Working data
»»

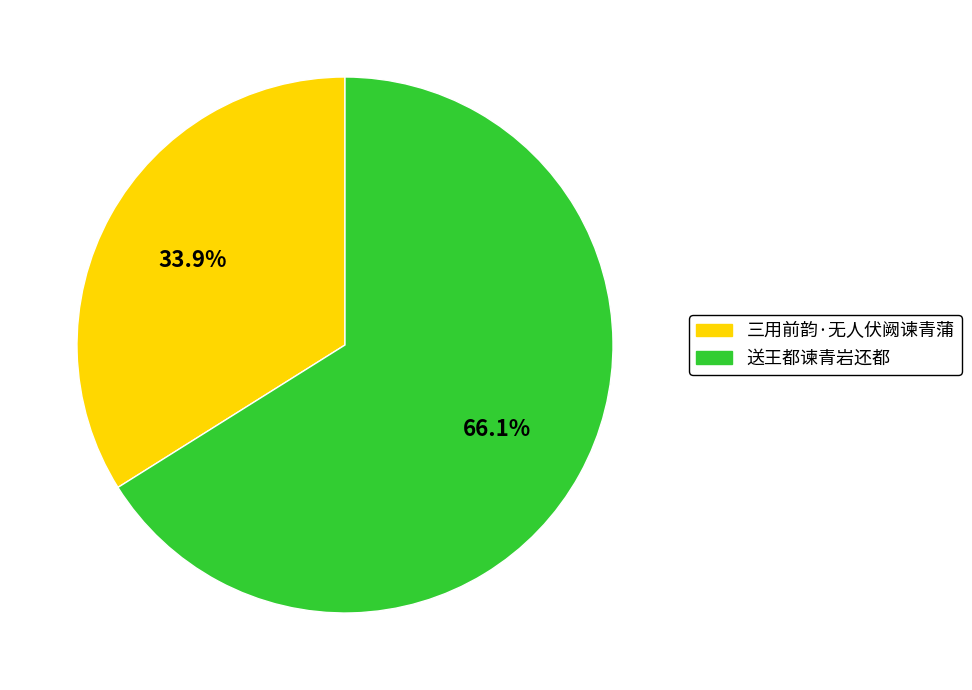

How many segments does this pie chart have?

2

««
»»

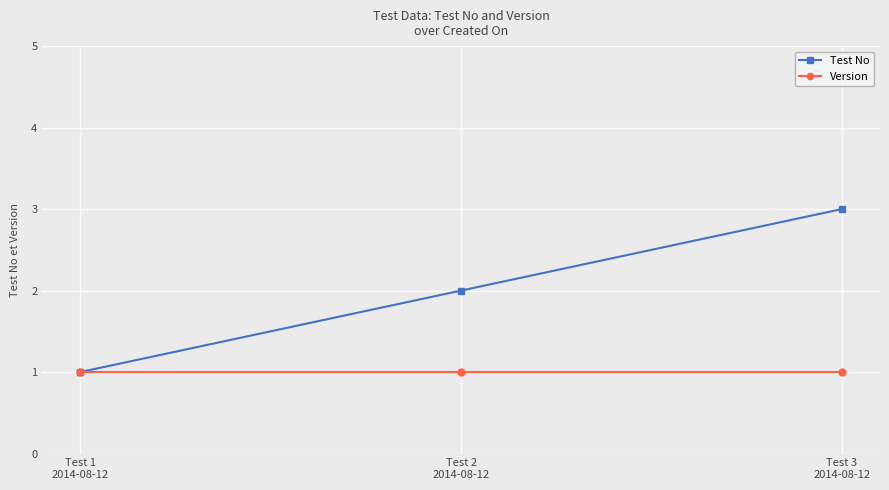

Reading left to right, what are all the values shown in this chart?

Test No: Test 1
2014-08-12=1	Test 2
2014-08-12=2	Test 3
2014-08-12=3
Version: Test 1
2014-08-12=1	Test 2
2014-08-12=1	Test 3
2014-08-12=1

««
»»

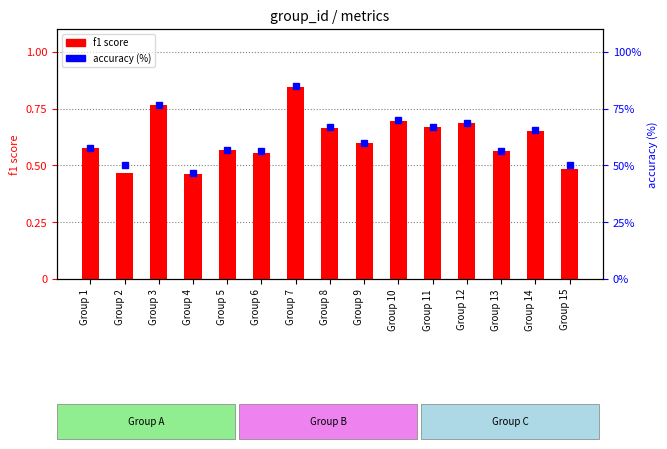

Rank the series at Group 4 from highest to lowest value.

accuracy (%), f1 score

««

What the exercise asks
Count the lines of the material above that contain the string "chart", and give only that number.

Output
2